Exercise:
For each line below that contains the string "Right", copy that line.

Supplied data:
=== Section Start ===

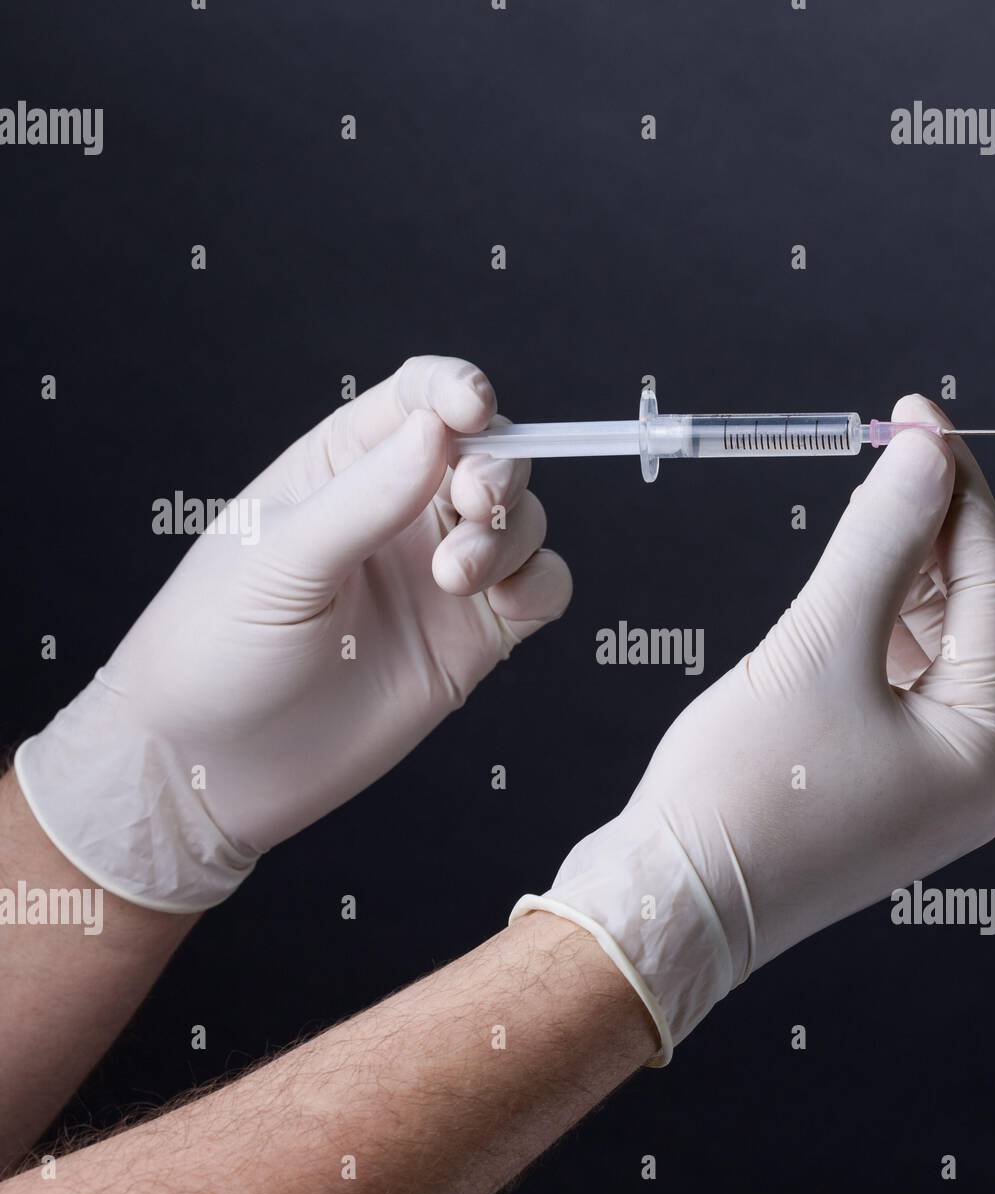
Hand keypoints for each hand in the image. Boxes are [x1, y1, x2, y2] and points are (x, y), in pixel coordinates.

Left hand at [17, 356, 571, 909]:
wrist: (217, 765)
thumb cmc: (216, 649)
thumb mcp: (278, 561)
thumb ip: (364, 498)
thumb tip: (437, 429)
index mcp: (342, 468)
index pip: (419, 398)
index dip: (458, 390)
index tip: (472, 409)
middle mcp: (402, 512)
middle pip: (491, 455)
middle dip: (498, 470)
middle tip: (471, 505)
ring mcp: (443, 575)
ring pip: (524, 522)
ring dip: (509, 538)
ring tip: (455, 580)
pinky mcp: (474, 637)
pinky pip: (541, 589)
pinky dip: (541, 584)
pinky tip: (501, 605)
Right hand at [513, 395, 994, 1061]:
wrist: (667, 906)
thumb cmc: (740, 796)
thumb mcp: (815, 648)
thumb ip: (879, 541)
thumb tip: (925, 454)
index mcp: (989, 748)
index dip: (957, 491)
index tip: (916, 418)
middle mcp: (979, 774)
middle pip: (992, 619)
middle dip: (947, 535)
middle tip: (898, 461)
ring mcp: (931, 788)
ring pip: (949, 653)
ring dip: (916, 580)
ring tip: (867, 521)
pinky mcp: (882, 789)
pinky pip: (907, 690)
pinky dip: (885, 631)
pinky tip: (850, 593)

=== Section End ===
=== Section Start ===

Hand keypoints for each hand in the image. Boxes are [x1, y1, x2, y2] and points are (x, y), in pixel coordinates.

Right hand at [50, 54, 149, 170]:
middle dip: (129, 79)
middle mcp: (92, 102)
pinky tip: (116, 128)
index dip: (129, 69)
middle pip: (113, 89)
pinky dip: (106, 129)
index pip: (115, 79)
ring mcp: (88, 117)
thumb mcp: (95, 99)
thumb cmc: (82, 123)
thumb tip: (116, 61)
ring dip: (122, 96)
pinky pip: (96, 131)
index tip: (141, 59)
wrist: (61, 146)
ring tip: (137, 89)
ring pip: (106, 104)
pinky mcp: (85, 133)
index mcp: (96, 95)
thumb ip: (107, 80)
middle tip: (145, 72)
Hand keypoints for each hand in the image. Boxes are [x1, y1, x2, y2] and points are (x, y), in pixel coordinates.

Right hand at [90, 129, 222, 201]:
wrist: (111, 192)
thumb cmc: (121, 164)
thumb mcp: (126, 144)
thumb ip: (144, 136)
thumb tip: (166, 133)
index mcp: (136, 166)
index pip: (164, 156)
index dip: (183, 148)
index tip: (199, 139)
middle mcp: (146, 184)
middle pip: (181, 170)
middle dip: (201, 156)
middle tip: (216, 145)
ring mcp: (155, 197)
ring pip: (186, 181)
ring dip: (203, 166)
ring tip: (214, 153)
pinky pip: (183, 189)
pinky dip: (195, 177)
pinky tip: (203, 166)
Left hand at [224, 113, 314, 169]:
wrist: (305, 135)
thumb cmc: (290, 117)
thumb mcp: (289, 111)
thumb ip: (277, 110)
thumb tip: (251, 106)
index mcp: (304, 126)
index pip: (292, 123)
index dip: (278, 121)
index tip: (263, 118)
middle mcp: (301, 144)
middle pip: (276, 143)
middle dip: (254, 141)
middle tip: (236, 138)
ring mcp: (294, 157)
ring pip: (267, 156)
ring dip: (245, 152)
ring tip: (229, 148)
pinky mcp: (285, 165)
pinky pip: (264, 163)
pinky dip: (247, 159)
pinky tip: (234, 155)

=== Section End ===

Solution to this exercise:
Right hand at [513, 395, 994, 1061]:
Right hand at [50, 54, 149, 170]:
Right hand at [90, 129, 222, 201]:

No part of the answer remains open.